I should’ve sold USO yesterday afternoon after it was up $4.00+ for the day. Instead I waited for it to fall some today and I sold 300 USO shares at market at $42.6802 and paid $12,793.99 with commissions. I’ve been losing big on oil for a while expecting it to flatten out. I haven’t seen that happen and decided to cut my losses here and move on. I haven’t taken the time to calculate my total losses with all of the premiums I’ve received since selling the original naked puts. I lost a sold $6k on the stock itself, but estimate I took in more than $2,500-3,000 in premiums. Certainly it’s a losing series of trades.

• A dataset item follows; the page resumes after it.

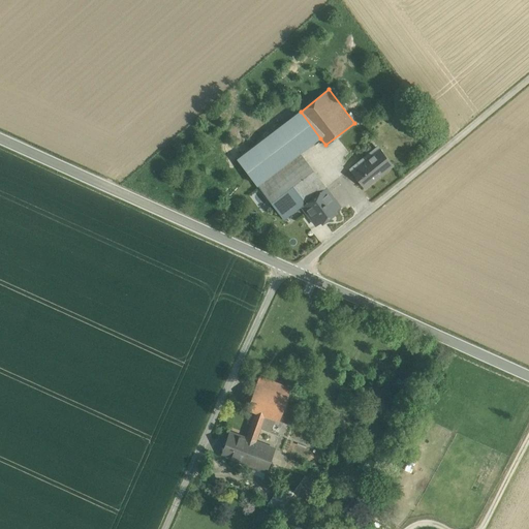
[(320,138),(301,112),(238,158),(258,186),(301,154),(320,138)]
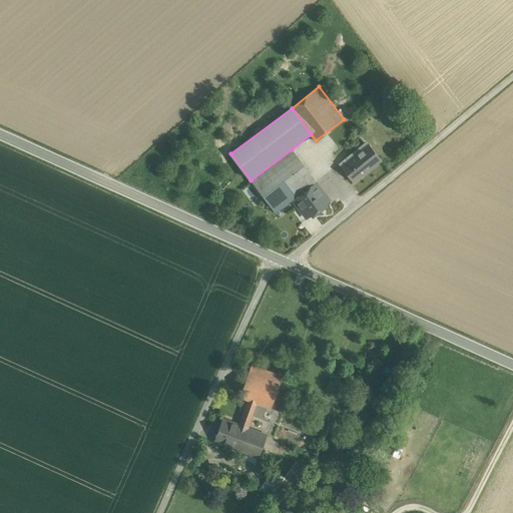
[(361,150),(348,160),(348,161),(342,166),(354,181),(381,160),(369,145),(362,150),(361,150)]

I checked the options on QCOM and didn’t think the premiums were good enough to warrant holding and selling covered calls. So I sold 200 QCOM shares at market for $31.5801 and received $6,305.99 after commissions. I sold my last QCOM covered calls a month ago in the money since I expected it to fall and I still liked the stock longer term. That was a bad move since QCOM fell an extra $8 more than I expected. Now that it recovered a couple of dollars I opted to get out while I could, without using options again. Had I not been on margin already, I would’ve considered selling in the money covered calls again.
I decided to take a different route to exit Tidewater, Inc (TDW) and it might not even end up being an exit at options expiration, but I’m positioned for it. While TDW was trading at 36.67, I sold two December 40 covered calls (TDWLH) at $1.55 and received $298.50 after commissions. I checked the potential returns I could make selling the $35 strike in the money and the 40 strike out of the money. I decided to give myself a little more upside potential and went with the $40 strike, half based on the chart. TDW closed just above its 10 day moving average yesterday and although it dipped below it today, it recovered before long. I wondered if TDW could head back towards $57.50 where my average cost is (not counting option premiums received so far), but shut that out of my mind because I believe trading decisions shouldn’t be made on where you entered the position, but on where the stocks are now and where you think they can go. The next hindrance for TDW could be the 20 day moving average which is just below $40 and if that breaks, the 50 day moving average is around $43. I figured getting $1.55 for selling the $40 strike could put me near the max TDW could hit in the near term. If TDW’s rally doesn’t have legs at least I got some more cash out of my position and further reduced my cost. It seemed tentative while sitting on the 10 day moving average and I was in on a selling roll, so I picked the $40 strike. It moved positive from the time I sold to the time I wrote this, so I’m even happier I went with the $40 strike than the $35. I’d have been even happier if I had waited to sell the calls for an hour. I decided to go with the December expiration because the premiums didn’t offer enough of a difference to add a month to it. Getting the tax loss write-off in December was in the back of my mind too.
These three trades today brought my margin balance down to $8,658.38. That’s easier to stomach. I have more covered calls I plan to sell on my other long positions, but now feel like I can be more patient, at least until I see the markets ready to take another break again. Again today I’m up on all, but one, of my long positions and I hate to cover too early (like I just did on TDW).
I have decided to make the same movements in my oils stocks. I was expecting it to bottom out soon, unfortunately I haven’t seen that. I am still questionable as to when it will bottom out. Thanks for your comments.